WORK REQUIRED |
With the line containing "thumb ip: (497, 574)" as the start and the line containing "ring dip: (652, 553)" as the end, transcribe that span of the entries below exactly, including both.

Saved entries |
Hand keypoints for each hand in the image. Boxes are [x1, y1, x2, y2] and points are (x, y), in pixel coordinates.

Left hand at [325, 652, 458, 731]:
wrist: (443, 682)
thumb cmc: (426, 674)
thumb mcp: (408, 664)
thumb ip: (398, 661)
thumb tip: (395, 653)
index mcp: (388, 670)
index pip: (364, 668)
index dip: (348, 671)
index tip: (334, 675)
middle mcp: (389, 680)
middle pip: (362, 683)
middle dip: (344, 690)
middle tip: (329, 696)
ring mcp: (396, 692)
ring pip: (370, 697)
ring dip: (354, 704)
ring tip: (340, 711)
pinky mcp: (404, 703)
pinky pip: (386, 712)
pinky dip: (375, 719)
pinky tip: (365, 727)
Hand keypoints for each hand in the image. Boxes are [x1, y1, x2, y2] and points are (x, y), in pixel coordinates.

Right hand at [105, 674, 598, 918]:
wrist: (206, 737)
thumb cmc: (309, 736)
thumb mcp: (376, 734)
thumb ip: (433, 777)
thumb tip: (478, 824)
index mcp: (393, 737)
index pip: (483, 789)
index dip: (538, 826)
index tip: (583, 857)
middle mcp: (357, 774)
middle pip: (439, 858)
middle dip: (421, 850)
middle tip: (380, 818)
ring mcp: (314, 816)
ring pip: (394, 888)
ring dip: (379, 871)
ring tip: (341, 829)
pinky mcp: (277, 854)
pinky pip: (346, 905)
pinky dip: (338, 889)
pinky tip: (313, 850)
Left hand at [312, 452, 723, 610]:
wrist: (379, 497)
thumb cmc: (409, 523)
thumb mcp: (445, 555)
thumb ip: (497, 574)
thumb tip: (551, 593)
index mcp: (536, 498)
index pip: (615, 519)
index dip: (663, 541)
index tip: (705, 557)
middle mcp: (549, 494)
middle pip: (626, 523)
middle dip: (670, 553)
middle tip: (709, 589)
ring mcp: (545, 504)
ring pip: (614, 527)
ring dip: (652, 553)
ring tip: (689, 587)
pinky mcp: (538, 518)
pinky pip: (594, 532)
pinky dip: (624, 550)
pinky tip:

ANSWER SPACE |
thumb ip: (497, 574)
thumb tip: (551, 593)
index mcp: (536, 498)
index pip: (615, 519)
index dip: (663, 541)
index tip: (705, 557)
middle mcp: (549, 494)
middle pip: (626, 523)
middle dip: (670, 553)
middle tip: (709, 589)
ring mcp: (545, 504)
ring pip: (614, 527)
ring dip: (652, 553)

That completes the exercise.